### HOW TO COMPLETE THIS TASK
Retype the entries word for word, starting at the very beginning and ending with the line that contains "асында эшли. Бүгенге көндә ул-Татарста", including that line.

(Collection entries)
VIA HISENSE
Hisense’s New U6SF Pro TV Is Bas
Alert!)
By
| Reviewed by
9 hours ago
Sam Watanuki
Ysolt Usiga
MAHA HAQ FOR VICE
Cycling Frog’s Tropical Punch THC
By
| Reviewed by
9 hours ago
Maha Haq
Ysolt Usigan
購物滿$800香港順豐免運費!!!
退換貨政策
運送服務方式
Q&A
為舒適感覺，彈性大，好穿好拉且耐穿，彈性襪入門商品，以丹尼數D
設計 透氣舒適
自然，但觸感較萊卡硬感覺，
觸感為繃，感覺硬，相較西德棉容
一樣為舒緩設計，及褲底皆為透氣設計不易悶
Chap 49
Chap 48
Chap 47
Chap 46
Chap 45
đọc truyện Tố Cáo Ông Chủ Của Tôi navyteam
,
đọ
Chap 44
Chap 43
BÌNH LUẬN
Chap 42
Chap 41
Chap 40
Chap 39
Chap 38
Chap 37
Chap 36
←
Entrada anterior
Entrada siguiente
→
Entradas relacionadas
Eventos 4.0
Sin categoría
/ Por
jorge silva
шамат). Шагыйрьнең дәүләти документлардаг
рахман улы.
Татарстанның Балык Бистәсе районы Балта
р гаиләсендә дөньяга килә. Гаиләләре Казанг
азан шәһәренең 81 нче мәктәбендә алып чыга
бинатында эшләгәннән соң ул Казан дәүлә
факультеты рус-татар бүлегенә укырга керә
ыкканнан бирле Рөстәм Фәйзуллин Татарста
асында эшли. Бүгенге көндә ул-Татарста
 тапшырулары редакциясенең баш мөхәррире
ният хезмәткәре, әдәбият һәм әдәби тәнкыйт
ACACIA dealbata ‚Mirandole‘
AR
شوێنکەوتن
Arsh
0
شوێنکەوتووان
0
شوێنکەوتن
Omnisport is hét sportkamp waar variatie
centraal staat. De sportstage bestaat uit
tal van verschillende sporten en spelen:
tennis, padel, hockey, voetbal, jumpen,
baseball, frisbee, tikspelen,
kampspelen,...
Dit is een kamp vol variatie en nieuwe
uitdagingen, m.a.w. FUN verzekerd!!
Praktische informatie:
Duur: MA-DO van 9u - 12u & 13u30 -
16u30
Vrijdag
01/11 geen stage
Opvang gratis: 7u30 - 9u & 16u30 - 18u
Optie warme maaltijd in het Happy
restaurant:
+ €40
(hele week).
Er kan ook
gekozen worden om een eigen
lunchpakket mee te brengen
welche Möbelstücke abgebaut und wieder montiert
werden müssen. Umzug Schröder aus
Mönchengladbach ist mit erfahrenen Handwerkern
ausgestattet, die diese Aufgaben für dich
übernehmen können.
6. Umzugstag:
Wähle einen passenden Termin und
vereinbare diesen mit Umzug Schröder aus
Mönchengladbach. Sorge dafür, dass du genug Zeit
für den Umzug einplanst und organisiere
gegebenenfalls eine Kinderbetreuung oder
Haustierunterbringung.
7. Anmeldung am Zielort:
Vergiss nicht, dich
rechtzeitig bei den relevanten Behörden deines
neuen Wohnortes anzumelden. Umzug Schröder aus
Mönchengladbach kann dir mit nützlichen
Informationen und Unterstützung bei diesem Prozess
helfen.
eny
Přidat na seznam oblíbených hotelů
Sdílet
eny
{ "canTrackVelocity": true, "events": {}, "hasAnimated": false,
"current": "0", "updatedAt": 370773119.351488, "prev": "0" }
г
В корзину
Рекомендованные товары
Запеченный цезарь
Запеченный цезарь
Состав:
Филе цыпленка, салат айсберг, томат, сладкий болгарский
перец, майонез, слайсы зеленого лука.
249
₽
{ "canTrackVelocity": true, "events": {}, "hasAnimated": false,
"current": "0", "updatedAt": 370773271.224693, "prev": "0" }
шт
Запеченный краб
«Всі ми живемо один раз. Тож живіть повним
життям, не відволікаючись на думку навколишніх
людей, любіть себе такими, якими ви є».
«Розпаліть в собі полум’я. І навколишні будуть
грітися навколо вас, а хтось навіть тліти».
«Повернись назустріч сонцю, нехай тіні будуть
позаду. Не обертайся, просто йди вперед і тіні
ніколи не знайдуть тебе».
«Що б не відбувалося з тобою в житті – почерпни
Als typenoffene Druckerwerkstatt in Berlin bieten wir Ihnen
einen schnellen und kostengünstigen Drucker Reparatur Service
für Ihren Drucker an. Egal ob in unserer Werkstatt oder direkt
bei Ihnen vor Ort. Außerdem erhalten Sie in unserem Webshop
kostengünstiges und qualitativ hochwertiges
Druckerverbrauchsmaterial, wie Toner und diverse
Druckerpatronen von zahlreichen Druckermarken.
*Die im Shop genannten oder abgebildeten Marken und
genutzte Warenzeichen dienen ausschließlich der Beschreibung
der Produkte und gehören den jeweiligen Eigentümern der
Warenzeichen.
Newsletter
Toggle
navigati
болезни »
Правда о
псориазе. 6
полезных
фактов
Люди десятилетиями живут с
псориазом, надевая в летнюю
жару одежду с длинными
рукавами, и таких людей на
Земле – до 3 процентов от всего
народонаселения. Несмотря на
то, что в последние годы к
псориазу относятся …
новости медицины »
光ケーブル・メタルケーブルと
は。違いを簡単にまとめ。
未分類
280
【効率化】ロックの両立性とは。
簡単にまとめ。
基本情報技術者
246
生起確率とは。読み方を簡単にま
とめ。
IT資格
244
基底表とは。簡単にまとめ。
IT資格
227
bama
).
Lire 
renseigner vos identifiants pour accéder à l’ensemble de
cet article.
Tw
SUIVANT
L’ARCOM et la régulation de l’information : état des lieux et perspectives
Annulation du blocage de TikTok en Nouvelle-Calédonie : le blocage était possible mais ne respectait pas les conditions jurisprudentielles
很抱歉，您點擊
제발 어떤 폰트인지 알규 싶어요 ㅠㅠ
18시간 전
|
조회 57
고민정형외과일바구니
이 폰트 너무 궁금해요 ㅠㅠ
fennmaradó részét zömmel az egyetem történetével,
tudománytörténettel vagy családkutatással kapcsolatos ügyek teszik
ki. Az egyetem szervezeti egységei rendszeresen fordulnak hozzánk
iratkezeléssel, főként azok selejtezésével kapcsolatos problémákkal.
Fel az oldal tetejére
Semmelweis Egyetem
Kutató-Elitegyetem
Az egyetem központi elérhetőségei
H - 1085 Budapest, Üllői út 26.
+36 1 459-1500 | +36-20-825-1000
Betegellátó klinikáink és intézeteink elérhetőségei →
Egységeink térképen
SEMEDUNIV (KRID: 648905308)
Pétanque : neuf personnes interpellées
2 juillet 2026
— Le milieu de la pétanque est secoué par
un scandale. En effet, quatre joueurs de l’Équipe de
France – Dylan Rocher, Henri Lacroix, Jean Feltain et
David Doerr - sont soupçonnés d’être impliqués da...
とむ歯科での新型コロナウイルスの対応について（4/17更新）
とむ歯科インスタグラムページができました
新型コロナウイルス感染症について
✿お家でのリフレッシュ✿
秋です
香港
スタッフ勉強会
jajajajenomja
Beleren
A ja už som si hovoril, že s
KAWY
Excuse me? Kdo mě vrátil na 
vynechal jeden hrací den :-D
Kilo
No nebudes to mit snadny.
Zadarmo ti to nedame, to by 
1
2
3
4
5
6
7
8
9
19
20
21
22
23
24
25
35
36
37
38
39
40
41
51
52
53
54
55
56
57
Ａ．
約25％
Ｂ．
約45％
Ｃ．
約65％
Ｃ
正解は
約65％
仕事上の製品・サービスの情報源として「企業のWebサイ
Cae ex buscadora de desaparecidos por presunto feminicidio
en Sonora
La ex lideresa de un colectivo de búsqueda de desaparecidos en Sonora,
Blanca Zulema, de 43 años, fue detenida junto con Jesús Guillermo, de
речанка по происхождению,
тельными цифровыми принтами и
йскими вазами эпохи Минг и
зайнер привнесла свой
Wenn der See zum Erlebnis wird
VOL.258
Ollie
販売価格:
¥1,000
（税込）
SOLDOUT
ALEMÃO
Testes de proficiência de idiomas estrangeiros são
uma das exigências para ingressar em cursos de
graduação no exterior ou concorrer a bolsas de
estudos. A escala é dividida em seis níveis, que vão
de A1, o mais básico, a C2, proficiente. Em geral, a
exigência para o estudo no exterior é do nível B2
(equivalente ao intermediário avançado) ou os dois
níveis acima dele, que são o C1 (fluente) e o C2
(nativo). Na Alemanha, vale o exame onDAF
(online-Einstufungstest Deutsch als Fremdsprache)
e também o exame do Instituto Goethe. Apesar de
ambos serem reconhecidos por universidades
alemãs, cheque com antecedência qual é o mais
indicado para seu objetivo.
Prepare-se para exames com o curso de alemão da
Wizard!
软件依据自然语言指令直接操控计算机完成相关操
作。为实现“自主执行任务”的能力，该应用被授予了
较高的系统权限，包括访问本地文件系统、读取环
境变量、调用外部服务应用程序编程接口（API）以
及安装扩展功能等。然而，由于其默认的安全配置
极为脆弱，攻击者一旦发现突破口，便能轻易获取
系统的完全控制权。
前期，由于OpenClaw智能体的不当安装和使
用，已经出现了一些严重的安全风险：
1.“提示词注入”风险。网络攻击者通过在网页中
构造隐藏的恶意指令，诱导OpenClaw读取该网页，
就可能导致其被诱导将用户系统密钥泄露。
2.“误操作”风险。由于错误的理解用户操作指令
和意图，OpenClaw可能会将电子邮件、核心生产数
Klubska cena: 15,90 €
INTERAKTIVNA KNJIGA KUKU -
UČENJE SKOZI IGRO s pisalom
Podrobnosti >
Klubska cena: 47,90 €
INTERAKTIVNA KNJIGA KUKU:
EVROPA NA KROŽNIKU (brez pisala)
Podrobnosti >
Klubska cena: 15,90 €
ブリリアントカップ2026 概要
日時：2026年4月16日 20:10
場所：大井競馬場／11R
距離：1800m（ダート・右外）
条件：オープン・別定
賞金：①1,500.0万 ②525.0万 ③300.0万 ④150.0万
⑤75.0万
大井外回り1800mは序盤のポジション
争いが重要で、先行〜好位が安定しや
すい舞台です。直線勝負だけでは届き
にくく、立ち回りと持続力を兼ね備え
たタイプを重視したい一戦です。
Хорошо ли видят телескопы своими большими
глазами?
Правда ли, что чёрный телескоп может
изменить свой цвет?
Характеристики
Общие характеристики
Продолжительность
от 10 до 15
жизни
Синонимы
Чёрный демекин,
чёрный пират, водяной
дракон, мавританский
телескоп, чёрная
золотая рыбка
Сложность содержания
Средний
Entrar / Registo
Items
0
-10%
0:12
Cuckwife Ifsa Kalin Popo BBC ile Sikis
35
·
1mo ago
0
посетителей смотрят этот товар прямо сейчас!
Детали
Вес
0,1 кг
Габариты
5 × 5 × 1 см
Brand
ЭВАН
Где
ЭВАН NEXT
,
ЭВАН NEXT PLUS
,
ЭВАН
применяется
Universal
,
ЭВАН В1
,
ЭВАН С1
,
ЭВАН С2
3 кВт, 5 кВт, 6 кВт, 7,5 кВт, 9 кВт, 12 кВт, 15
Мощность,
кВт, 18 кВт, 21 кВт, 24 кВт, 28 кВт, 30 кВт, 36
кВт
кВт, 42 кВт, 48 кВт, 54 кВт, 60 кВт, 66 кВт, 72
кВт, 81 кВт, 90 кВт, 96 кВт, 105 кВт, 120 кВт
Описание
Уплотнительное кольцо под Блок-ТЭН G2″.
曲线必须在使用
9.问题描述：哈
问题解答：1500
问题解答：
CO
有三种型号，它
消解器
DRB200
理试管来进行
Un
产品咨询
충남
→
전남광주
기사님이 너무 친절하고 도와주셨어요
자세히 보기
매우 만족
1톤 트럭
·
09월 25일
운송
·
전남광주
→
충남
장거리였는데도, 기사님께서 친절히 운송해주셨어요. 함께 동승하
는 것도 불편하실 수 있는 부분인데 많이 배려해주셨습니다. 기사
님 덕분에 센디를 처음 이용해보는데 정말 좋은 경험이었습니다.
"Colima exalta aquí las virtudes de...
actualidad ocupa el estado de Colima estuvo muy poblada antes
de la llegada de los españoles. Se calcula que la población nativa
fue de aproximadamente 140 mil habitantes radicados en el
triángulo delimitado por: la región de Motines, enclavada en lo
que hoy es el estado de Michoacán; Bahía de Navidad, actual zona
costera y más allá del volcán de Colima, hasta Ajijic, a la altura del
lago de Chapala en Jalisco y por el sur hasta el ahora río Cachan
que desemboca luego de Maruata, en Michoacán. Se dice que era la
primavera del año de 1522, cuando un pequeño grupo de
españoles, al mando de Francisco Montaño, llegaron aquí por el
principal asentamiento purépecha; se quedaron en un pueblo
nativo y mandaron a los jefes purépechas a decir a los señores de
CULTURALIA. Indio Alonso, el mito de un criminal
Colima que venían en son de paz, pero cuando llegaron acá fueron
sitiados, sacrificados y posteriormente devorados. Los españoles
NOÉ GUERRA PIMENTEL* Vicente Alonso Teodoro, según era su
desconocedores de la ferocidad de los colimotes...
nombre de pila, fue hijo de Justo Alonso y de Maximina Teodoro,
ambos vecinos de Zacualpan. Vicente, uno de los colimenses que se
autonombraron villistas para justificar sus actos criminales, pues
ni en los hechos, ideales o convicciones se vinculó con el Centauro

### EXERCISE OUTPUT
VIA HISENSE
Hisense’s New U6SF Pro TV Is Bas
Alert!)
By
| Reviewed by
9 hours ago
Sam Watanuki
Ysolt Usiga
MAHA HAQ FOR VICE
Cycling Frog’s Tropical Punch THC
By
| Reviewed by
9 hours ago
Maha Haq
Ysolt Usigan
購物滿$800香港順豐免運費!!!
退換貨政策
運送服務方式
Q&A
為舒適感覺，彈性大，好穿好拉且耐穿，彈性襪入門商品，以丹尼數D
設計 透氣舒適
自然，但觸感較萊卡硬感覺，
觸感為繃，感覺硬，相較西德棉容
一樣為舒緩設計，及褲底皆為透氣設計不易悶
Chap 49
Chap 48
Chap 47
Chap 46
Chap 45
đọc truyện Tố Cáo Ông Chủ Của Tôi navyteam
,
đọ
Chap 44
Chap 43
BÌNH LUẬN
Chap 42
Chap 41
Chap 40
Chap 39
Chap 38
Chap 37
Chap 36
←
Entrada anterior
Entrada siguiente
→
Entradas relacionadas
Eventos 4.0
Sin categoría
/ Por
jorge silva
шамат). Шагыйрьнең дәүләти документлардаг
рахман улы.
Татарстанның Балык Бистәсе районы Балта
р гаиләсендә дөньяга килә. Гаиләләре Казанг
азан шәһәренең 81 нче мәктәбендә алып чыга
бинатында эшләгәннән соң ул Казан дәүлә
факультеты рус-татар бүлегенә укырга керә
ыкканнан бирле Рөстәм Фәйзуллин Татарста
асында эшли. Бүгенге көндә ул-Татарста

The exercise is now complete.